Friday, 23 March 2012

The Born-Again Identity and why I'm really excited!

Warning....ahead be spoilers!


I'm always excited about a new episode of "Supernatural", but sometimes an episode comes along that has me REALLY excited. Whether it's the opening of the season, or the almighty season finale, or something with cowboys, invariable there are a few moments throughout a season where I can literally feel my heart beating faster and faster as we head towards the weekend and a brand new "Supernatural".

Like this week. I'm practically having palpitations.

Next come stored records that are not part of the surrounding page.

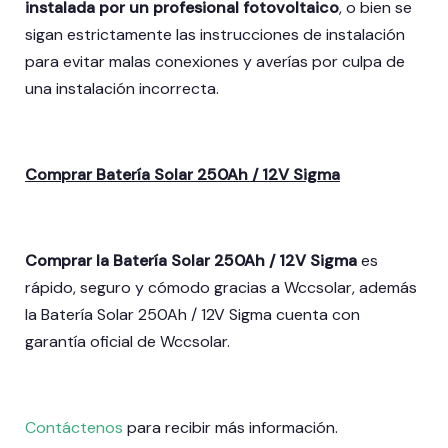
instalada por un profesional fotovoltaico
, o bien se
sigan estrictamente las instrucciones de instalación
para evitar malas conexiones y averías por culpa de
una instalación incorrecta.
Comprar Batería Solar 250Ah / 12V Sigma
Comprar la Batería Solar 250Ah / 12V Sigma
es
rápido, seguro y cómodo gracias a Wccsolar, además
la Batería Solar 250Ah / 12V Sigma
cuenta con
garantía oficial de Wccsolar.
Contáctenos
para recibir más información.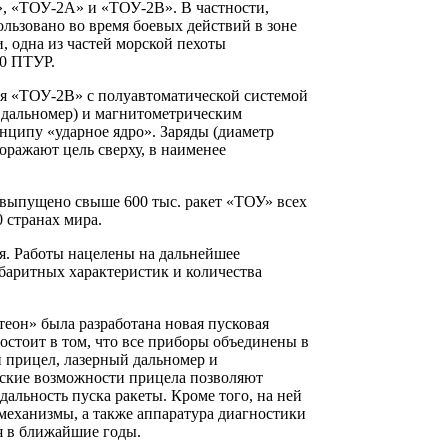
, «ТОУ-2А» и «ТОУ-2В». В частности,
льзовано во время боевых действий в зоне
, одна из частей морской пехоты
20 ПТУР.
я «ТОУ-2В» с полуавтоматической системой
 дальномер) и магнитометрическим
нципу «ударное ядро». Заряды (диаметр
ражают цель сверху, в наименее
 выпущено свыше 600 тыс. ракет «ТОУ» всех
 странах мира.
я. Работы нацелены на дальнейшее
аритных характеристик и количества
еон» была разработана новая пусковая
состоит в том, что все приборы объединены в
 прицел, лазерный дальномер и
еские возможности прицела позволяют
альность пуска ракеты. Кроме того, на ней
еханизмы, а также аппаратура диагностики
я в ближайшие годы.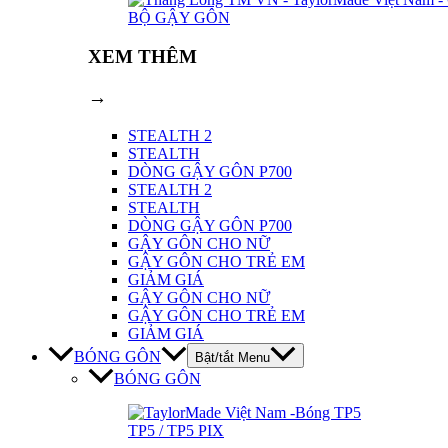
BỘ GẬY GÔN
XEM THÊM
→
STEALTH 2
STEALTH
DÒNG GẬY GÔN P700
STEALTH 2
STEALTH
DÒNG GẬY GÔN P700
GẬY GÔN CHO NỮ
GẬY GÔN CHO TRẺ EM
GIẢM GIÁ
GẬY GÔN CHO NỮ
GẬY GÔN CHO TRẺ EM
GIẢM GIÁ
BÓNG GÔN
Bật/tắt Menu
BÓNG GÔN
TP5 / TP5 PIX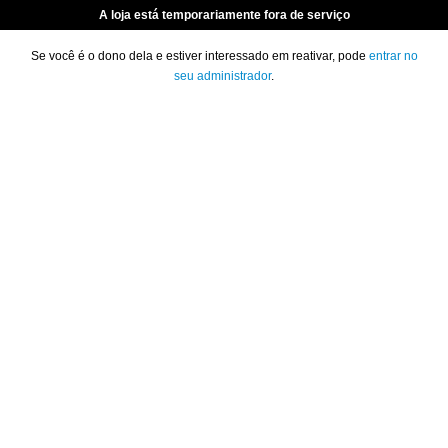
A loja está temporariamente fora de serviço
Se você é o dono dela e estiver interessado em reativar, pode
entrar no
seu administrador
.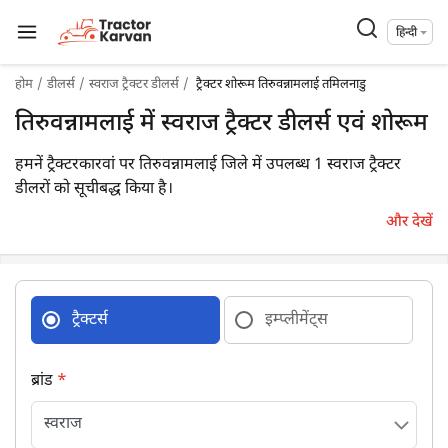
हिन्दी
होम
डीलर्स
स्वराज ट्रैक्टर डीलर्स
ट्रैक्टर शोरूम तिरुवन्नामलाई तमिलनाडु
तिरुवन्नामलाई में स्वराज ट्रैक्टर डीलर्स एवं शोरूम
हमनें ट्रैक्टरकारवां पर तिरुवन्नामलाई जिले में उपलब्ध 1 स्वराज ट्रैक्टर
डीलरों को सूचीबद्ध किया है।
और देखें
ट्रैक्टर्स
इम्प्लीमेंट्स
ब्रांड
*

When it comes to "Supernatural", my favourite episodes are always the emotionally fraught ones. Sure, I love a good Unicorn-farting-out-a-rainbow moment as much as the next fan, but give me high stakes, give me brother worried for brother, give me great big dollops of Dean angst and I'm the happiest/saddest/happiest gal in the world.

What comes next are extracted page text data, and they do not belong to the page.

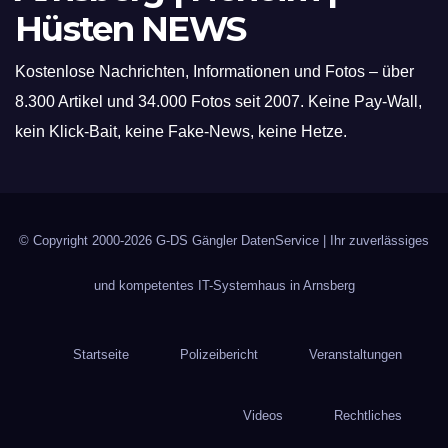
Hüsten NEWS
Kostenlose Nachrichten, Informationen und Fotos – über
8.300 Artikel und 34.000 Fotos seit 2007. Keine Pay-Wall,
kein Klick-Bait, keine Fake-News, keine Hetze.
© Copyright 2000-2026
G-DS Gängler DatenService
| Ihr zuverlässiges
und kompetentes IT-Systemhaus in Arnsberg
Startseite
Polizeibericht
Veranstaltungen
Videos
Rechtliches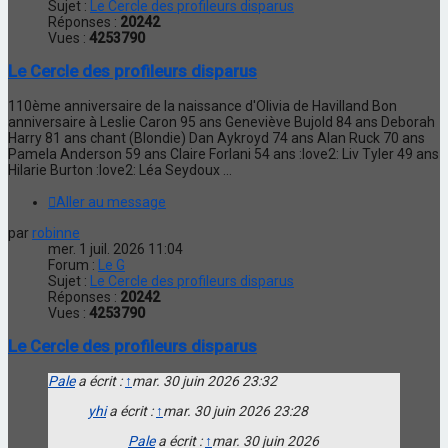
Sujet :
Le Cercle des profileurs disparus
Réponses :
20242
Vues :
4253790
Le Cercle des profileurs disparus
110ème anniversaire de la naissance d'Olivia de Havilland Bon
anniversaire à Leslie Caron 95 ans Geneviève Bujold 84 ans Deborah
Harry 81 ans chant (Blondie) Dan Aykroyd 74 ans Alan Ruck 70 ans
Pamela Anderson 59 ans Claire Forlani 54 ans :love2: Liv Tyler 49 ans
Hilarie Burton :love2: Léa Seydoux ...
Aller au message
par
robinne
mer. 1 juil. 2026 11:04
Forum :
Le G
Sujet :
Le Cercle des profileurs disparus
Réponses :
20242
Vues :
4253790
Le Cercle des profileurs disparus
Pale
a écrit :
↑
mar. 30 juin 2026 23:32
yhi
a écrit :
↑
mar. 30 juin 2026 23:28
Pale
a écrit :
↑
mar. 30 juin 2026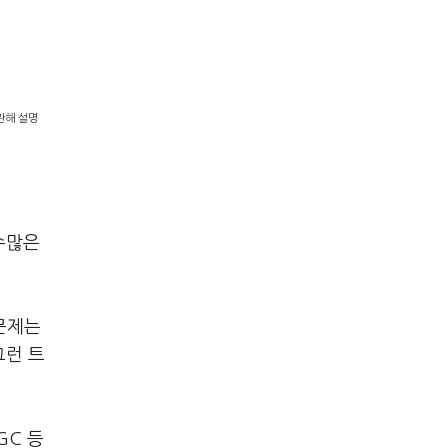
 관해 설명
수많은
문제는
그런 트
GC 등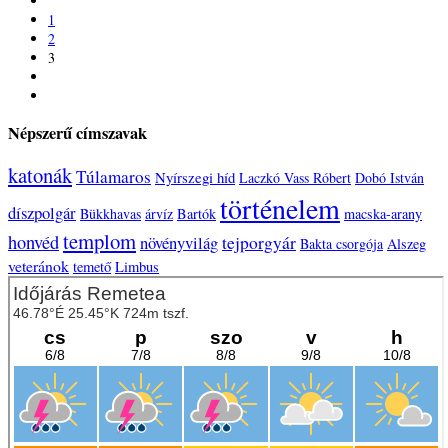
1
2
3
Népszerű címszavak
katonák
Túlamaros
Nyírszegi híd
Laczkó Vass Róbert
Dobó István
történelem
díszpolgár
Bükkhavas
árvíz
Bartók
macska-arany
templom
honvéd
növényvilág
tejporgyár
Bakta csorgója
Alszeg
veteránok
temető
Limbus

And The Born-Again Identity looks like it's going to deliver angst....lots of beautiful, beautiful Winchestery angst. Yay!


I'm excited about the return of 'Cas'. Mostly because we're not sure what to expect! Misha teased in an interview released today:

"A lot of people are just going to be excited to see 'Cas' again. And of course, as things twist and turn, there’s going to be a lot of people who are really disappointed that it’s not exactly how they want it."

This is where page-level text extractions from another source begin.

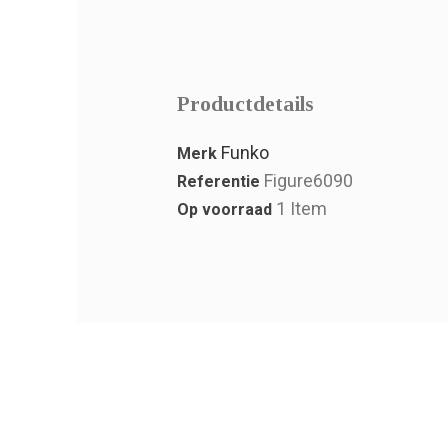
Productdetails
Funko
Merk
Figure6090
Referentie
1 Item
Op voorraad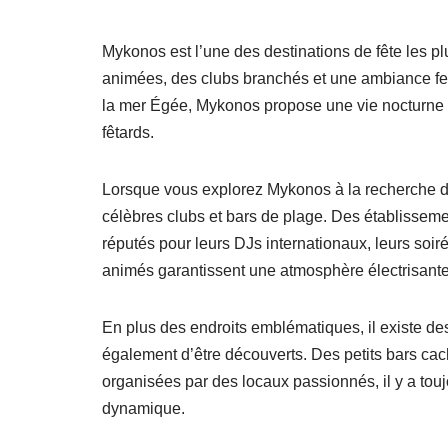
Mykonos est l’une des destinations de fête les p
animées, des clubs branchés et une ambiance festiv
la mer Égée, Mykonos propose une vie nocturne d
fêtards.
Lorsque vous explorez Mykonos à la recherche d’
célèbres clubs et bars de plage. Des établissem
réputés pour leurs DJs internationaux, leurs soir
animés garantissent une atmosphère électrisante 
En plus des endroits emblématiques, il existe de
également d’être découverts. Des petits bars cach
organisées par des locaux passionnés, il y a touj
dynamique.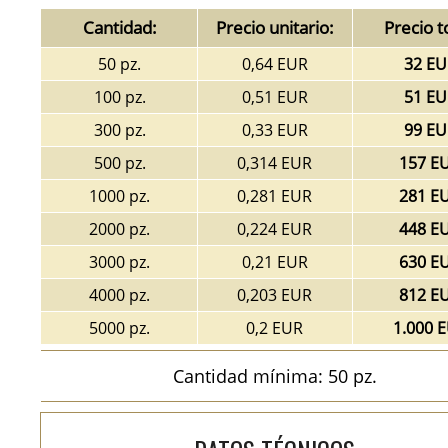
Cantidad:
Precio unitario:
Precio t
50 pz.
0,64 EUR
32 EU
100 pz.
0,51 EUR
51 EU
300 pz.
0,33 EUR
99 EU
500 pz.
0,314 EUR
157 E
1000 pz.
0,281 EUR
281 E
2000 pz.
0,224 EUR
448 E
3000 pz.
0,21 EUR
630 E
4000 pz.
0,203 EUR
812 E
5000 pz.
0,2 EUR
1.000 
Cantidad mínima: 50 pz.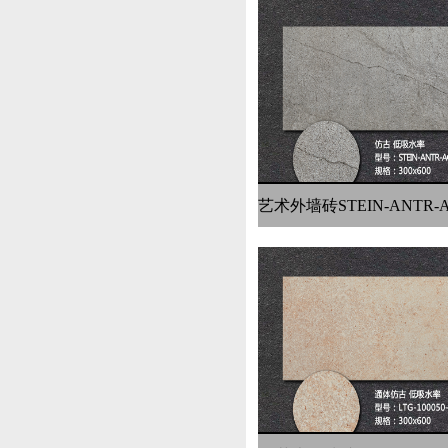
艺术外墙砖STEIN-ANTR-A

And that right there has me clapping my hands and making "ooooooo" noises! Interesting.


But the main reason I'm excited about the return of 'Cas' is to see how Dean deals with it. How will he deal with seeing his friend, who he believes betrayed him and who he knows broke his brother's head. I want to see Dean's face. I want to experience his confusion and his anger and his happiness and his disbelief and his relief and the myriad of emotions that will run through Dean when he claps eyes on the resurrected 'Castiel'.

It's.Going.To.Be.Epic.

The fact that 'Castiel' remembers nothing. Wow. That's going to make for some very interesting conversations right there! And I can't wait to witness every one of them.


Of course, the other reason I'm champing at the bit for The Born-Again Identity is that Dean's going to be in full-on big-brother mode. Sam is dying. Sam is giving up. Dean can't have that. Dean can't lose Sam. Dean has to find a way to save him because that's what Dean does and I'm cool with it. For me, Dean is most glorious when putting every ounce of his being into finding a way to help Sam (I'd say the same for Sam by the way, but of course, about Dean). I know a lot of other people think it's passé, that Dean hasn't got a storyline outside of this, or whatever, but me, I don't think like this, because this is Dean and this is why I love him. This is who he is. Sam keeps Dean moving forward. Sam keeps Dean human. Sam is his heart and soul. They’re each other’s heart and soul. That's never going to change. At least I hope it doesn’t.

It's not that I don't want the brothers to be happy, I do. But I love this show for their journey and let's face it, their journey will always be a struggle. I dig watching them try to beat and overcome everything that the Universe throws at them. I love watching them triumph, only to fall again and then pick themselves up and dust themselves off and give it another shot. It's inspiring.

My favourite thing in the whole world is when the brothers are looking out for each other and supporting each other and backing each other up (and of course, teasing each other)...hence my joy at the direction season seven has taken. Even through all the loss, there's been so much gained. At least for me.

My favourite episodes are all about the brothers. Faith, The End, Swan Song... These all have moments when Sam and Dean realise, above everything else, what they mean to each other. And that right there is what the show means to me.

So I'm excited about The Born-Again Identity because it looks like that relationship will be front and centre. But not only that, it looks like it’ll put Dean's love front and centre, that it’ll bring to a head all that Sam's been struggling with and of course, bring back an old friend, one who's been sorely missed, and who'll add to the overwhelming confusion and angstiness of the whole schbang. For Sam and Dean…and for us. Big episode sounds big. I'm sure I'll be in tears throughout. I can’t wait. What is wrong with me? Oh right...I'm a "Supernatural" fan. I love pain. Obviously.

I'm so excited for the end of this season. How do we solve a problem like Lucifer (go on, sing it like the Sound Of Music), will Sammy recover, will Dean finally fall in a heap, what is the deal with 'Castiel', what twists and turns will that character take, how will the brothers deal with 'Cas' being back, is he really ‘Cas’, will we ever see Bobby again (meep), when will the Impala come back (meep meep)...oh yeah and then there's that Leviathan thing!

So much. Seven episodes. BRING.IT.ON.